In one example, adjusting evacuation of the fuel system and the evaporative emissions system may include evacuating the fuel system and the evaporative emissions system via a negative pressure with respect to atmospheric pressure that is communicated to the fuel system and the evaporative emissions system from an intake manifold of an engine. Yet, in another example, adjusting evacuation of the fuel system and the evaporative emissions system includes evacuating the fuel system and the evaporative emissions system via a pump positioned in the evaporative emissions system.
In another example, adjusting evacuation in order to conduct the test for the presence or absence of undesired evaporative emissions may include retrieving the status of the traffic light via wireless communication between a controller of the vehicle and a roadside unit corresponding to the traffic light.
In another example, adjusting evacuation of the fuel system and the evaporative emissions system may further include controlling evacuation of the fuel system and the evaporative emissions system in order to reach a threshold negative pressure in the fuel system and the evaporative emissions system at a time that coincides with the vehicle coming to a stop at the traffic light. As an example, in response to the threshold negative pressure being reached in the fuel system and the evaporative emissions system, the fuel system and the evaporative emissions system may be sealed. A pressure bleed-up may be monitored in the sealed fuel system and evaporative emissions system to indicate the presence or the absence of undesired evaporative emissions stemming from the fuel system and/or the evaporative emissions system while the vehicle is stopped at the traffic light.
As another example, the method may include maintaining current vehicle operating conditions without adjusting evacuation of the fuel system and the evaporative emissions system in response to an indication that the vehicle is predicted to pass through the traffic light without stopping.

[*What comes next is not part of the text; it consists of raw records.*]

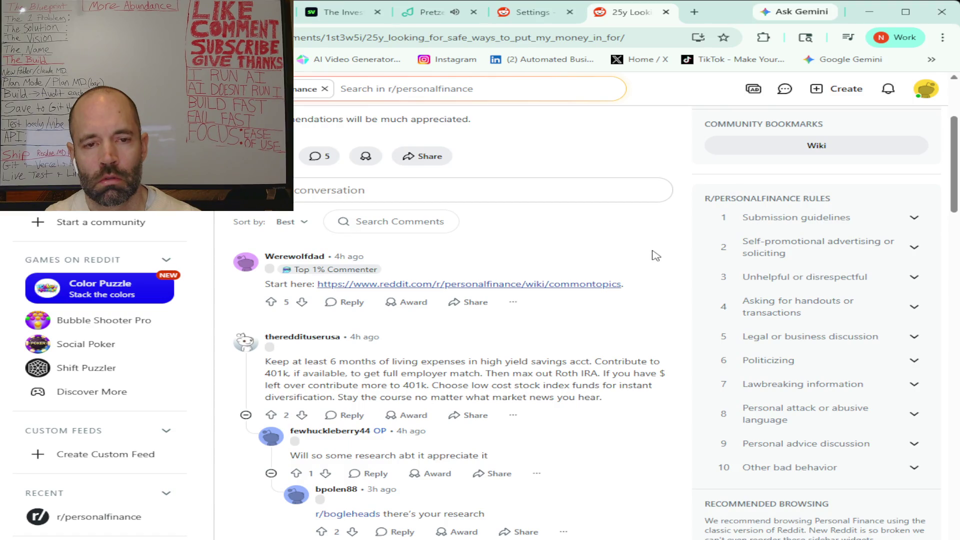
{"action": "scroll", "coordinate": [656, 255], "scroll_direction": "down", "scroll_amount": 1}
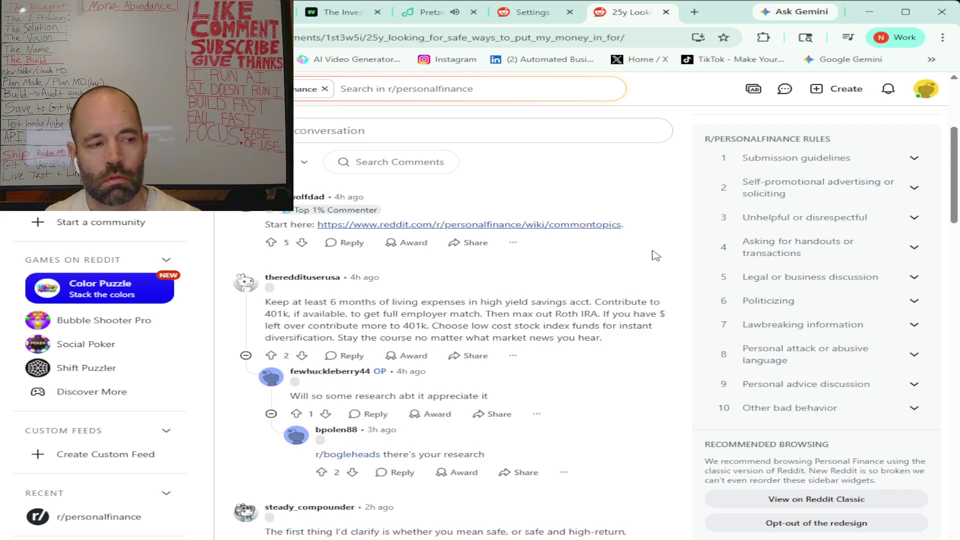
{"action": "scroll", "coordinate": [656, 256], "scroll_direction": "down", "scroll_amount": 1}
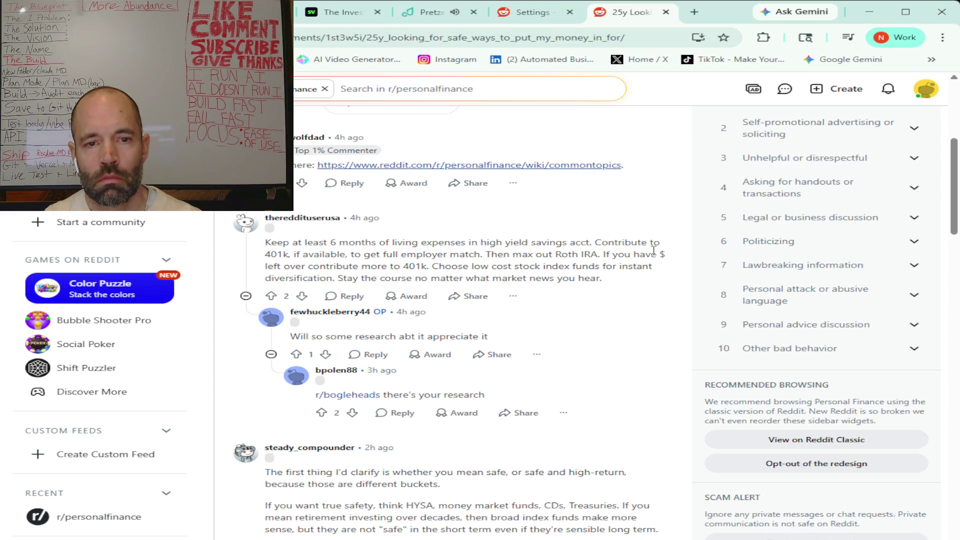
{"action": "scroll", "coordinate": [654, 252], "scroll_direction": "down", "scroll_amount": 3}
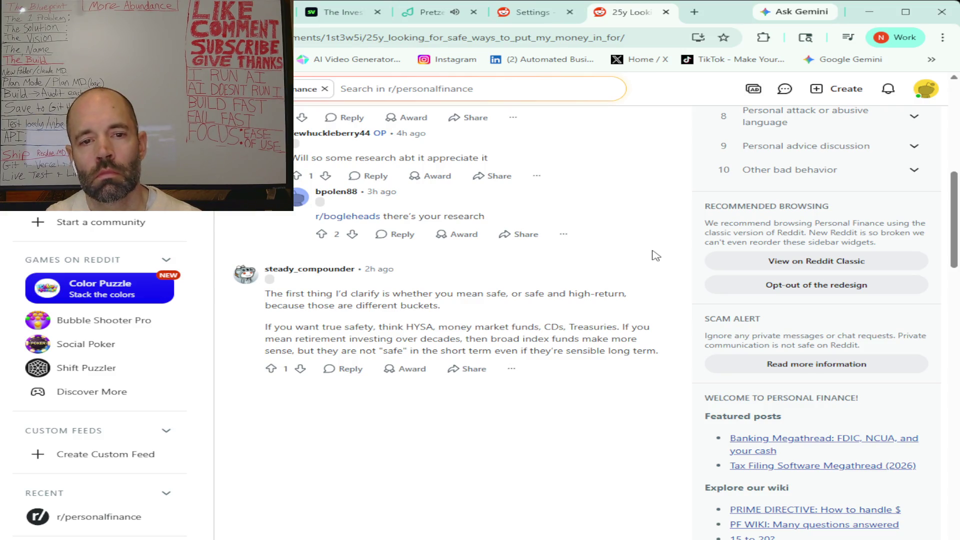
{"action": "scroll", "coordinate": [655, 255], "scroll_direction": "up", "scroll_amount": 10}
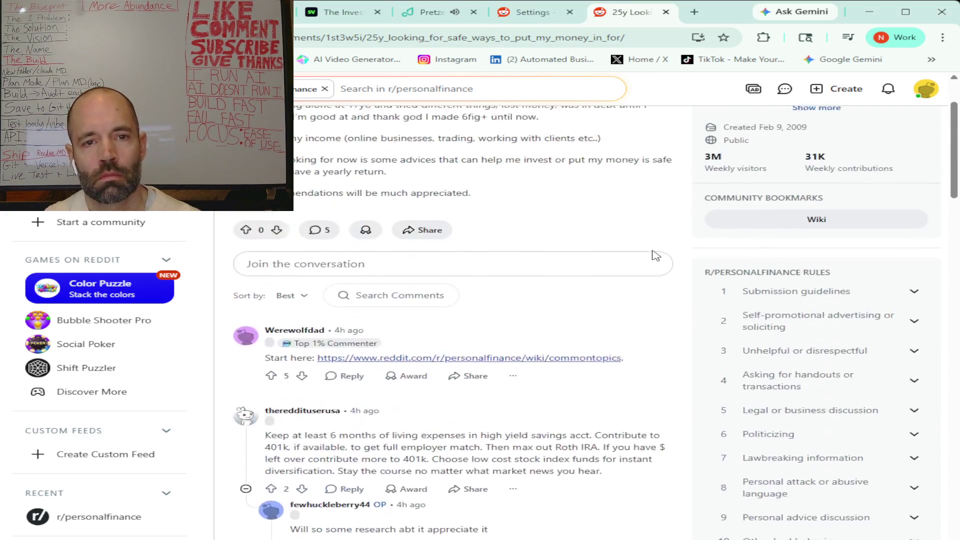
{"action": "scroll", "coordinate": [655, 255], "scroll_direction": "down", "scroll_amount": 10}
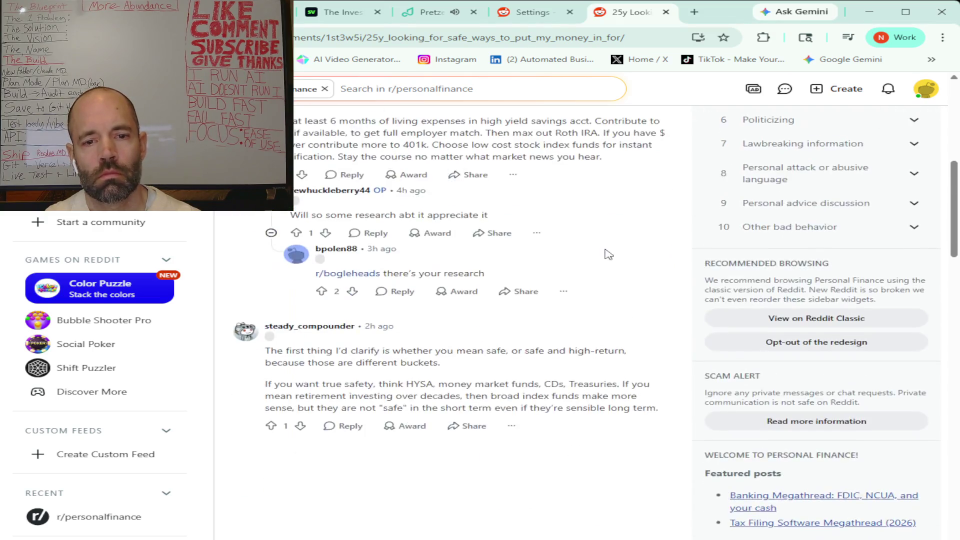
{"action": "mouse_move", "coordinate": [665, 293]}
{"action": "left_mouse_down"}
{"action": "mouse_move", "coordinate": [270, 231]}
{"action": "mouse_move", "coordinate": [320, 93]}
{"action": "mouse_move", "coordinate": [320, 103]}
{"action": "mouse_move", "coordinate": [300, 100]}
{"action": "mouse_move", "coordinate": [279, 215]}
{"action": "mouse_move", "coordinate": [285, 156]}
{"action": "left_mouse_up"}
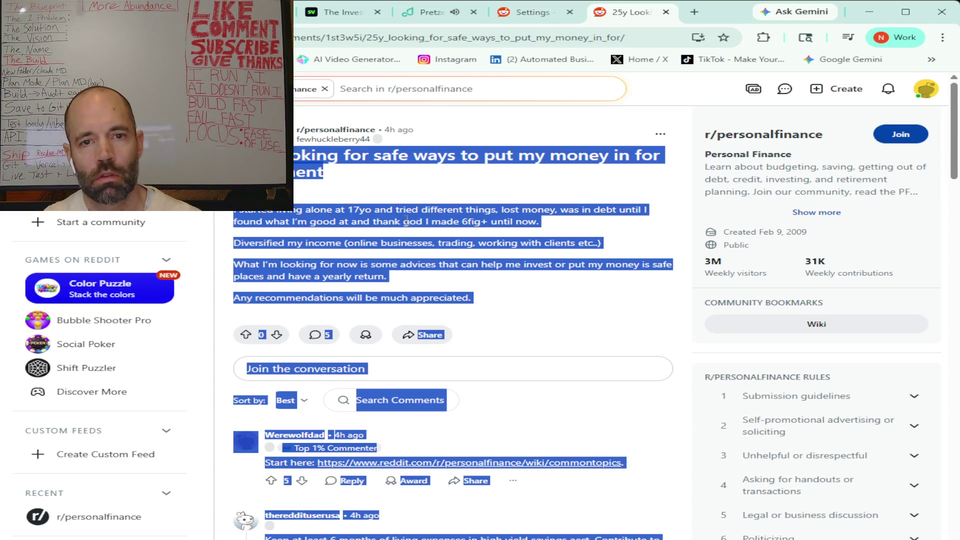
{"action": "key", "text": "ctrl+1"}
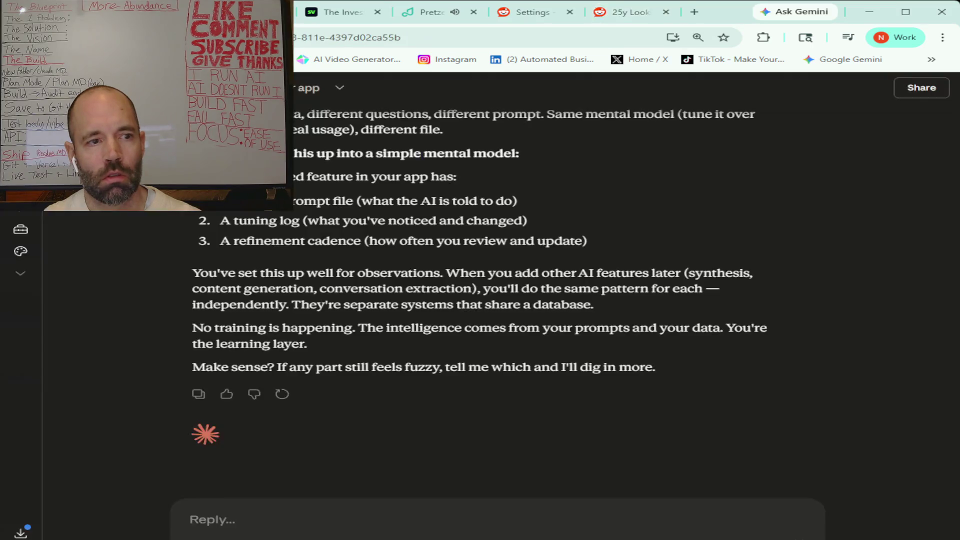
- Send Claude a note introducing the new find, with the 25y retirement post pasted in
{"action": "left_click", "coordinate": [295, 518]}
{"action": "type", "text": "that helps me understand things"}
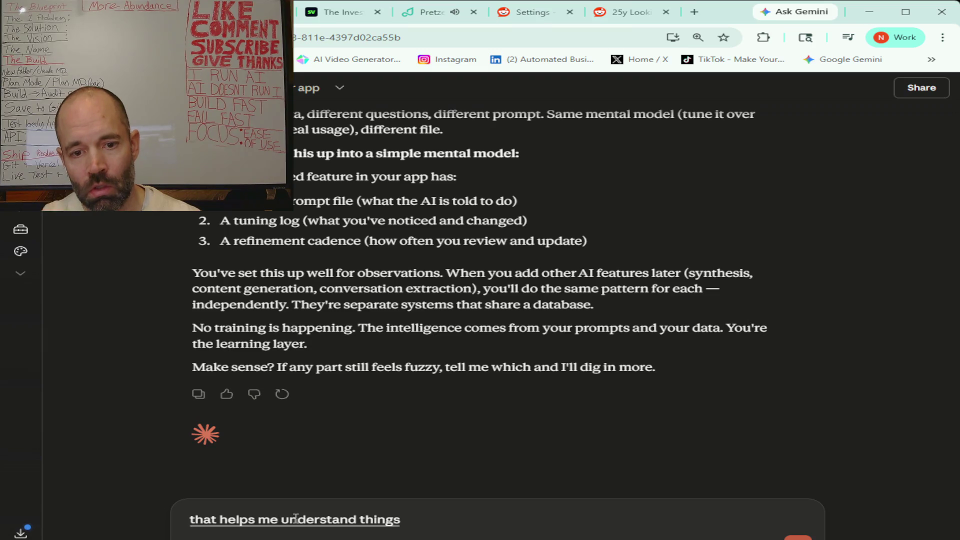
{"action": "type", "text": "a lot better thank you so"}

The above advantages and other advantages, and features of the present description will be readily apparent from the following Detailed Description when taken alone or in connection with the accompanying drawings.
It should be understood that the summary above is provided to introduce in simplified form a selection of concepts that are further described in the detailed description. It is not meant to identify key or essential features of the claimed subject matter, the scope of which is defined uniquely by the claims that follow the detailed description. Furthermore, the claimed subject matter is not limited to implementations that solve any disadvantages noted above or in any part of this disclosure.